Algo por lo que vale la pena morir

¿De qué manera el amor de Cristo alcanza el recinto privado del pensamiento, los sentimientos, los valores y la voluntad? ¿Cómo llega a convertirse en un poder tan determinante que puede moldear lo que uno es en su interior y cambiar el modo en que se vive cada día exteriormente?

Para Pablo, esta orientación interna está estrechamente unida a la comprensión de la realidad invisible de la muerte de Cristo: “Si uno murió por todos, luego todos murieron; y por todos murió, para que los que viven, ya no vivan para sí, sino para aquel que murió y resucitó por ellos” (2 Cor. 5: 14, 15).

Pablo se está refiriendo a la muerte sustitutoria de Cristo por nosotros, y lo aplica a lo que esto significa para nuestra vida: dado que Cristo murió, ¡nosotros morimos! Morimos al yo. Morimos a una vida centrada en el yo. Morimos a las pasiones y los deseos que nos absorben. Morimos a la comodidad de nuestra vida diaria.
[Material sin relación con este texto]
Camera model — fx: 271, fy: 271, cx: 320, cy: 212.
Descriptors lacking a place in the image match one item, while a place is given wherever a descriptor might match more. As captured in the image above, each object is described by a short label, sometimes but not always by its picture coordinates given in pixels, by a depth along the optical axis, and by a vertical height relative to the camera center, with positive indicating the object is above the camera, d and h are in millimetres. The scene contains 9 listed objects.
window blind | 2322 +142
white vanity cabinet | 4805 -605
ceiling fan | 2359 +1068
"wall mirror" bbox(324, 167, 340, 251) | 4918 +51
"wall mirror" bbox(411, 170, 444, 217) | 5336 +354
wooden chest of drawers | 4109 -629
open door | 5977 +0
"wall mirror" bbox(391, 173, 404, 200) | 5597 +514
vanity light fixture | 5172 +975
El amor de Cristo, entonces, literalmente llega a ser “un amor por el que morir”. “Con Cristo estoy juntamente crucificado –exclama Pablo–, y ya no vivo yo, mas vive Cristo en mí” (Gál. 2: 20). Este es el poder de esta realidad invisible: “De modo que si alguno está en Cristo, nueva criatura es; las cosas viejas pasaron; he aquí todas son hechas nuevas” (2 Cor. 5: 17). Llegamos a ser una nueva creación, una nueva persona, por dentro y por fuera. Todo es completamente repriorizado. Perdemos interés en las cosas que alguna vez atesoramos; nuevas cosas son, sorprendentemente, bienvenidas en nuestra vida. Este cambio de rumbo es increíble, incomprensible; sin embargo, radicalmente real.
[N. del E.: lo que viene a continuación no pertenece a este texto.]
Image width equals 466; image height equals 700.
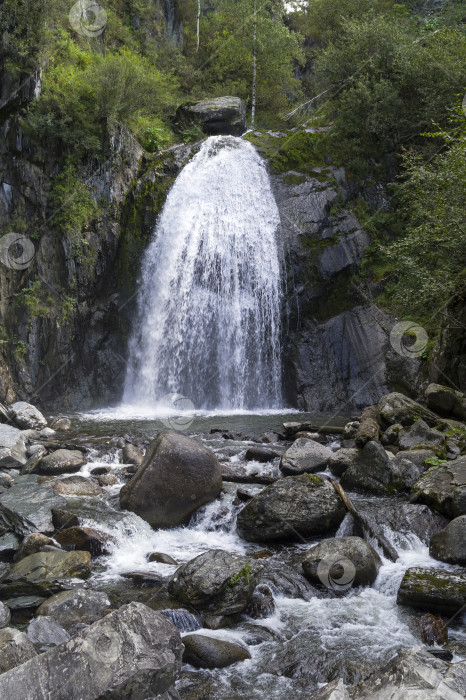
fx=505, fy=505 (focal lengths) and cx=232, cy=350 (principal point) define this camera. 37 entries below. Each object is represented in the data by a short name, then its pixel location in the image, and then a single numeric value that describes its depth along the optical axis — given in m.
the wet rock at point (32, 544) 5.72
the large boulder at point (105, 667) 2.69
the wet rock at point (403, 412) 10.23
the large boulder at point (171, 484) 6.80
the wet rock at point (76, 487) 7.76
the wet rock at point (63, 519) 6.39
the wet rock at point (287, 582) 5.14
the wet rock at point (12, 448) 8.87
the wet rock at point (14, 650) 3.21
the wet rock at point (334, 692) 2.61
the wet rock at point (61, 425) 12.36
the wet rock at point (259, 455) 9.33
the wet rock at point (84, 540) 6.04
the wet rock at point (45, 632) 3.96
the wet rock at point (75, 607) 4.43
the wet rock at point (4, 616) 4.30
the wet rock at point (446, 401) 10.21
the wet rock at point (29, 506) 6.23
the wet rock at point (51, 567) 5.16
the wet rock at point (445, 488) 6.29
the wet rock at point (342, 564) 5.19
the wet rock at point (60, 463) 8.85
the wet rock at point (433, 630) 4.30
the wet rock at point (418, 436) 8.95
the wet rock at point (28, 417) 12.02
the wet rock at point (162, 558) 5.81
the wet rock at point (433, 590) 4.60
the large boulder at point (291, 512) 6.25
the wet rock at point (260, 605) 4.76
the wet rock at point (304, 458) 8.29
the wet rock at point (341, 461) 8.24
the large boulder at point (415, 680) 2.46
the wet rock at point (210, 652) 3.99
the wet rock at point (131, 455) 9.32
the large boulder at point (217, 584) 4.67
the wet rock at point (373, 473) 7.50
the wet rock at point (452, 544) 5.54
Lo invisible converge con lo visible en lo más profundo de nuestra vida, donde germinan los pensamientos, se forman las opiniones, se persiguen los valores y comienzan las decisiones. Somos transformados por medio de la renovación de nuestro mundo interior, por la gracia que convierte y el poder del Espíritu Santo (Tito 3: 3-7; Juan 3: 5-8; 1 Juan 3: 9). Jesús llega a ser nuestro nuevo punto de referencia. Ahora vivimos para exaltarlo. Su honra es más importante. Su obra es prioritaria. Un turista que visitaba la estación misionera en la que una enfermera estaba curando las purulentas úlceras de un leproso hizo una mueca de asco y murmuró: “¡No haría eso ni por un millón de dólares!” La enfermera respondió, sonriendo: “¡Yo tampoco! ¡Pero lo hago por Jesús, sin esperar nada a cambio!”
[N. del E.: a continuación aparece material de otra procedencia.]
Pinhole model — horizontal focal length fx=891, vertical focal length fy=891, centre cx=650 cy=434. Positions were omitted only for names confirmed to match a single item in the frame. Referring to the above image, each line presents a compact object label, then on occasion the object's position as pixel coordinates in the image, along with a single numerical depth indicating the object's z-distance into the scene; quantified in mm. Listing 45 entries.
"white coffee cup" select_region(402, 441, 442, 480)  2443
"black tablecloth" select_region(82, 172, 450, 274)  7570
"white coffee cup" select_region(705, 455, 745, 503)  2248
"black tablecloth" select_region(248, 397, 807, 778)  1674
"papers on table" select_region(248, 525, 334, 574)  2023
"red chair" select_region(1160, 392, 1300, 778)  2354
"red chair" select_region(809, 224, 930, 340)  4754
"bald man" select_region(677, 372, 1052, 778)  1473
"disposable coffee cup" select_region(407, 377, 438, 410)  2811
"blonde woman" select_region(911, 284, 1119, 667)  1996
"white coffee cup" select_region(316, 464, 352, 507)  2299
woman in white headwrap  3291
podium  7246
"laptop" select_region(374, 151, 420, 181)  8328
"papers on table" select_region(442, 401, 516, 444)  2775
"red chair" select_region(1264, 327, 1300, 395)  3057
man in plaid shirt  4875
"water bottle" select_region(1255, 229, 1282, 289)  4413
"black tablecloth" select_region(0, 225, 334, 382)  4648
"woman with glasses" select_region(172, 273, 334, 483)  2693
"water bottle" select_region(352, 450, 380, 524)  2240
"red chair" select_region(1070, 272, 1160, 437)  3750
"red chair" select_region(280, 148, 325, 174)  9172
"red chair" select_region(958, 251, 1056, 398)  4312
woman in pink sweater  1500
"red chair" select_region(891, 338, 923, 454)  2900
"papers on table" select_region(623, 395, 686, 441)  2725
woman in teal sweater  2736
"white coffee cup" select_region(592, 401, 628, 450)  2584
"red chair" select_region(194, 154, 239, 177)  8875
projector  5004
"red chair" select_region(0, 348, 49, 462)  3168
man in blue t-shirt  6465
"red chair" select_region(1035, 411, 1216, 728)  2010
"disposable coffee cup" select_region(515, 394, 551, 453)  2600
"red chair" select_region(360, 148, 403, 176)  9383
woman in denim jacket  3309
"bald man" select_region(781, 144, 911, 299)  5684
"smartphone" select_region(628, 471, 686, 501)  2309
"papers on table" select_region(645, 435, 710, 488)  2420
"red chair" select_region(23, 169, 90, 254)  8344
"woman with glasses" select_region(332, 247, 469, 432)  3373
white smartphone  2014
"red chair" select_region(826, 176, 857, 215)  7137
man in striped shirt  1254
¿Qué harías por Jesús sin esperar nada a cambio? ¿Nada? ¿Todo? ¿Hay un límite? ¿Existen condiciones? ¿Por qué harías algo por Jesús?

Nuestra vida también puede ser una maravilla. Ya sea que estemos trabajando o recreándonos, ministrando o descansando, Jesús desea obrar en el mismo centro de nuestro ser, a fin de llegar a ser para nosotros la Fuente de acciones y pensamientos maravillosos. Quizá, sea más de lo que podamos explicar. Pero, impelidos por su amor, podemos dedicar el resto de nuestra vida a tratar de entenderlo más y más.

Preguntas para reflexionar y compartir.

1. ¿Es bueno sentirse compelido a hacer algo por amor?

2. ¿Qué es lo que dice Pablo acerca de su razón para vivir, y por qué es así?

3. ¿Qué neceito hoy para experimentar la “maravilla” de Pablo?